** Vorliegender Text **
------------------------------------
Rezension von Bernd Seestaedt (am 9.6.2005)

Shylocks Film "Der Kaufmann von Venedig"

"SIEHT AUS WIE EIN ÖLGEMÄLDE, ist aber Kino: Ein Pfund Fleisch will sich Shylock (Al Pacino, vorne links) aus Antonios (Jeremy Irons) Brust schneiden. Eine dramatische Szene, arrangiert in der Manier flämischer Meistermaler, aus der Verfilmung des Shakespeare-Dramas. (Foto: Sony, Zitat aus s.u.)"

Vorspiel

Mister Radford brachte im Mai 2005 per Grossaufnahme eine literarisch vielzitierte Theaterfigur Shakespeares in die deutschen Kinos, die des Juden Shylock im "Kaufmann von Venedig". Hat Will Shakespeare mit diesem Shylock das Hassbild des "seine Schuldner aussaugenden Pfandleihers" heraufbeschworen? War er gar "Antisemit"?

Kein Geringerer als Karl Marx hat im "Kapital" den Shylock am Wickel, bei seiner philosophischen Analyse der Geschichte der weltweiten Warenwirtschaft (was Philosophen so beschäftigen kann, dann aber als überzeitlichem, keineswegs rein kapitalistischem Phänomen). Für Marx, den Shakespeare-Kenner per excellance, ist Shakespeare selbst der prominenteste Kritiker dieses überzeitlichen Phenoumenons, das Geschäft mit Ware - Geld - Kredit. Damit wollen wir uns hier nicht weiter aufhalten.
------------------------------------
** Aufgaben **
(1) Welcher Schauspieler spielt laut der Rezension zum „Kaufmann von Venedig“ den Antonio?
(2) Führe die Rezension zum „Kaufmann von Venedig“ nach ihrem letzten Satz weiter.

** Gespeichertes Material **
------------------------------------
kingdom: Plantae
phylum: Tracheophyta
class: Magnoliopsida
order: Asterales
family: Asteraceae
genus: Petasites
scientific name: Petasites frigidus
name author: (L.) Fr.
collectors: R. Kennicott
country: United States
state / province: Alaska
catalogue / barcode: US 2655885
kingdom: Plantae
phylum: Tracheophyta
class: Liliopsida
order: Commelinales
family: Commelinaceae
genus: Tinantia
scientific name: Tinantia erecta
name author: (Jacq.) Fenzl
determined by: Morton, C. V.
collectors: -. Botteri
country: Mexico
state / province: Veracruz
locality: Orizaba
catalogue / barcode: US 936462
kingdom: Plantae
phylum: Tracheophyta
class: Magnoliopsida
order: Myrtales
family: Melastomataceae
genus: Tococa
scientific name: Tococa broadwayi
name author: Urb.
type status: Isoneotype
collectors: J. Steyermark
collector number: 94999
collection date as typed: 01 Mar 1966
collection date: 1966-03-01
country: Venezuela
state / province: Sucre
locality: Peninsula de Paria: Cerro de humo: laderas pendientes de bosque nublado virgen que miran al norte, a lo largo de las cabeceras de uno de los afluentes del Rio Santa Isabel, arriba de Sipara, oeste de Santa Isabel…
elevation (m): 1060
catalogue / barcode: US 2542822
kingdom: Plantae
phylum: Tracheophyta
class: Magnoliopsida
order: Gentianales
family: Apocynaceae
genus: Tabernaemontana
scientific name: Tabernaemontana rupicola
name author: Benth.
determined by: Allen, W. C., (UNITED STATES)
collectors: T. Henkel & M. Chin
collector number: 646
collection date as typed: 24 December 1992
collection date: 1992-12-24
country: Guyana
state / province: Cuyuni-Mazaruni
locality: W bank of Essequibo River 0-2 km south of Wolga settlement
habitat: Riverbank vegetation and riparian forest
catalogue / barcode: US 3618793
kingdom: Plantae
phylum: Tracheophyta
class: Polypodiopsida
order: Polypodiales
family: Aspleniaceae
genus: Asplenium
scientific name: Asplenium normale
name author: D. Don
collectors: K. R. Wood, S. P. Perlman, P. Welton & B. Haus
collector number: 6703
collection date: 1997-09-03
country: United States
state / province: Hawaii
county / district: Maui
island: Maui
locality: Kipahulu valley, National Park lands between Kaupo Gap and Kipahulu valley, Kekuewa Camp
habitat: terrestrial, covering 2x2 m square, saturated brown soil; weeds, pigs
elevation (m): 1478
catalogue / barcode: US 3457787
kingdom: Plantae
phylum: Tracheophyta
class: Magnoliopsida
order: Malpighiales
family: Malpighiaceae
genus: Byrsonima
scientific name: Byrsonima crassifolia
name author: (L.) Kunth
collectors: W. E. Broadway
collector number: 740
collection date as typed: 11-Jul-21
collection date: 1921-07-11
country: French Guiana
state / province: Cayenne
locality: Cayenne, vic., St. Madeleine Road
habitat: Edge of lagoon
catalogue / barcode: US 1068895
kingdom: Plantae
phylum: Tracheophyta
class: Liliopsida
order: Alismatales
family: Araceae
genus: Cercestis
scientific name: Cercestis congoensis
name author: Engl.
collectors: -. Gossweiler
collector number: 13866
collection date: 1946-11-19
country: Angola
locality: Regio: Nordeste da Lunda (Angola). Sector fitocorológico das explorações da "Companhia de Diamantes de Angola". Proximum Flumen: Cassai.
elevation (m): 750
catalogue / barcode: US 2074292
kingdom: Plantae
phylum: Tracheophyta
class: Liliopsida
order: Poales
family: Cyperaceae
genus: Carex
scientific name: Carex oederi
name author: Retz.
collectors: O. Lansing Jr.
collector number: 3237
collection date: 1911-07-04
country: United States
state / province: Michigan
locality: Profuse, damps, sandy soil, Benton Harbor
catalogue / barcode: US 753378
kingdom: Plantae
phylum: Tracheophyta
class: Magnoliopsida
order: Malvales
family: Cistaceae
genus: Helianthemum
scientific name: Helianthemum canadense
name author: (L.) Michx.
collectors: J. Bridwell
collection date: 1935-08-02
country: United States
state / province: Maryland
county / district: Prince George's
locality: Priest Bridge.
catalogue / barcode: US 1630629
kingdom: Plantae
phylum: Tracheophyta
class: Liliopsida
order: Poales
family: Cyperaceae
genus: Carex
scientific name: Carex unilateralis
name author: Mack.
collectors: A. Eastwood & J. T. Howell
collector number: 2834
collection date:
------------------------------------
** Lösungen **
(1) Jeremy Irons

(2)
Shylock nun kreiert den unmöglichen Kreditvertrag: 1 Pfd. Fleisch aus seines Schuldners "Brust" (der Film liess offen, ob tatsächlich am Brustbereich einzuschneiden wäre) als Sicherheit. Welche Sicherheit? Nicht die des Pfandes. Pfänder werden beim Pfandleiher hinterlegt. Er gibt sie gegebenenfalls niemehr heraus. Also eher etwas aus der Schar der dem Kreditnehmer zu Gebote stehenden Güter jedweder Art. Als solche fungierten ja die diversen beladenen Handelsschiffe des Kaufmanns, die alle in der rauhen Welt verlustig gehen.

Das sind die wenigen halblauten und besonders wichtigen Szenen des Films, die in allerhand jungfräulichen Liebesgewisper, einem anderen Handlungsstrang (Shakespeare verdrillt immer mindestens 3 gewichtige Stränge), unterzugehen drohen:

"Subtext"?

Jeder Theaterbeflissene weiss, dass Theatertexte, auch die Shakespeares, nur Spielvorlagen sind. Wer da was zu wem sagt, ist nur gelegentlich "spezifiziert", um einmal dieses aus der Mode kommende Wort zu gebrauchen, das im Film einer der Diener so üppig anwendet, um sich zu gerieren. Hat Shakespeare tatsächlich das englische Analogon des Wortes verwendet? Das Philosophie-gesättigte Wort bezeichnet ja eine geistige Operation und gehört damit - der Geist ist international - allen.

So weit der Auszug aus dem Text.